Lawyers say Egyptians cleared in Greece over migrant shipwreck remain unfairly detained
Nine Egyptian men cleared by a Greek court of involvement in a migrant shipwreck disaster remain unfairly held in administrative detention days after they were freed from jail, their lawyers said Monday.
A judge in the southern town of Nafplio on Tuesday is expected to hear a legal appeal for their release, the lawyers told a press conference in Athens.
“The decision for their detention is not legal, and has no justification,” said Effie Dousi, one of the lawyers.
The nine men were among the 104 survivors of an overcrowded fishing trawler that sank in international waters off southwestern Greece on June 14, 2023, en route from Libya to Italy.
A total 82 bodies were recovered, but hundreds more people are feared lost in one of the worst migrant shipwrecks in the Mediterranean Sea.

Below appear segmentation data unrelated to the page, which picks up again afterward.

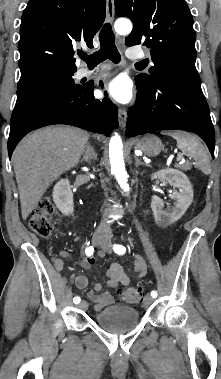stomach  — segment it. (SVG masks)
<instances>
[{
	"label": "stomach",
	"instance_id": "stomach-1",
	"mask_svg": "<svg viewBox=\"0 0 221 379\" xmlns=\"http://www.w3.org/2000/svg\"><path fill=\"white\" fill-rule=\"evenodd\" d=\"M136 149L142 151L147 156H156L163 149V145L158 137L148 135L137 142Z\"/></svg>",
	"mask_w": 221,
	"mask_h": 379
}]
</instances>
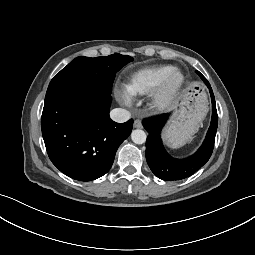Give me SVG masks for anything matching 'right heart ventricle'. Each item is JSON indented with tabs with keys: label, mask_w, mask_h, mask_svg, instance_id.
Here are the masks:
<instances>
[{
	"label": "right heart ventricle",
	"mask_w": 255,
	"mask_h": 255,
	"mask_svg": "<svg viewBox=\"0 0 255 255\" xmlns=\"http://www.w3.org/2000/svg\"><path fill=\"white\" fill-rule=\"evenodd\" d=\"M175 70L171 65L149 66L134 72L127 88L133 95H144L155 91Z\"/></svg>",
	"instance_id": "right-heart-ventricle-1"
}]
</instances>
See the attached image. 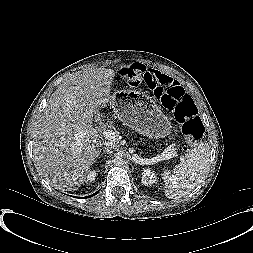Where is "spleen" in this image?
Masks as SVG:
<instances>
[{
  "instance_id": "1",
  "label": "spleen",
  "mask_w": 253,
  "mask_h": 253,
  "mask_svg": "<svg viewBox=\"0 0 253 253\" xmlns=\"http://www.w3.org/2000/svg\"><path fill=\"white\" fill-rule=\"evenodd\" d=\"M210 161V148L200 143L190 153L181 158V162L170 172L164 170L165 196L169 199L188 195L203 179Z\"/></svg>"
}]
</instances>
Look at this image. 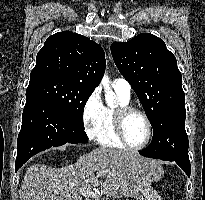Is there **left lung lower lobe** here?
Here are the masks:
<instances>
[{"label":"left lung lower lobe","mask_w":205,"mask_h":200,"mask_svg":"<svg viewBox=\"0 0 205 200\" xmlns=\"http://www.w3.org/2000/svg\"><path fill=\"white\" fill-rule=\"evenodd\" d=\"M185 118V103L166 109L153 126V139L150 146L139 153L146 157L175 162L190 177L191 165Z\"/></svg>","instance_id":"left-lung-lower-lobe-1"}]
</instances>
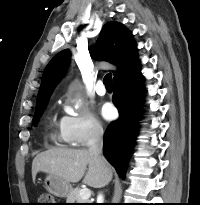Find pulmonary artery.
Returning <instances> with one entry per match:
<instances>
[{
  "label": "pulmonary artery",
  "mask_w": 200,
  "mask_h": 205,
  "mask_svg": "<svg viewBox=\"0 0 200 205\" xmlns=\"http://www.w3.org/2000/svg\"><path fill=\"white\" fill-rule=\"evenodd\" d=\"M95 91L98 95L103 96L106 94V89L102 81H98L95 86Z\"/></svg>",
  "instance_id": "pulmonary-artery-1"
}]
</instances>
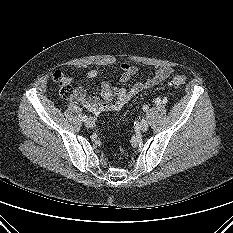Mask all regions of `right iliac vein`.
Wrapping results in <instances>:
<instances>
[{
	"label": "right iliac vein",
	"mask_w": 233,
	"mask_h": 233,
	"mask_svg": "<svg viewBox=\"0 0 233 233\" xmlns=\"http://www.w3.org/2000/svg\"><path fill=\"white\" fill-rule=\"evenodd\" d=\"M95 125V122L92 118H88L86 121H85V126L88 127V128H92L94 127Z\"/></svg>",
	"instance_id": "obj_1"
}]
</instances>
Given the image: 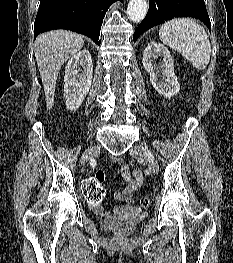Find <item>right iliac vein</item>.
<instances>
[{
	"label": "right iliac vein",
	"instance_id": "1",
	"mask_svg": "<svg viewBox=\"0 0 233 263\" xmlns=\"http://www.w3.org/2000/svg\"><path fill=\"white\" fill-rule=\"evenodd\" d=\"M99 151V146H94L87 149L81 158V164H85L91 157L95 156Z\"/></svg>",
	"mask_w": 233,
	"mask_h": 263
}]
</instances>
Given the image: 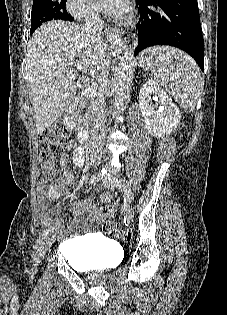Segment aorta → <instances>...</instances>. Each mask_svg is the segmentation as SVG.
Masks as SVG:
<instances>
[{
	"instance_id": "1",
	"label": "aorta",
	"mask_w": 227,
	"mask_h": 315,
	"mask_svg": "<svg viewBox=\"0 0 227 315\" xmlns=\"http://www.w3.org/2000/svg\"><path fill=\"white\" fill-rule=\"evenodd\" d=\"M111 48L115 51L122 46V40L117 34H111L109 38ZM135 66L134 46L130 45L123 51L117 73L113 81L114 109L118 110L128 90Z\"/></svg>"
}]
</instances>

Greek authorities accused the nine of being among the trawler’s crew – something the defense denied – and brought criminal charges against them including for people smuggling and causing a deadly shipwreck. But last week a judge in the southern city of Kalamata dismissed the case after a prosecutor argued that Greece lacked jurisdiction as the trawler sank outside its waters.
Greece’s coast guard was widely criticized for failing to prevent the sinking, despite having a vessel close by, and some survivors claimed the trawler foundered after the coast guard tried to tow it. The coast guard strongly denied that.
A separate Naval Court investigation into the sinking and the coast guard’s actions is still under way.
Dousi said the nine, who have applied for asylum in Greece, had already spent 11 months in pre-trial detention and should now be at liberty.
“These are survivors of a shipwreck,” she said, adding that if the Nafplio court rules against their release, the nine will take their case to the European Court of Human Rights.
Lawyers said the Egyptians are being held in police cells in Nafplio and Athens, and in a migrant detention center in Corinth, southern Greece. They said police ordered their administrative detention because they have no given address in Greece, lack identity papers and allegedly pose a flight risk. [AP]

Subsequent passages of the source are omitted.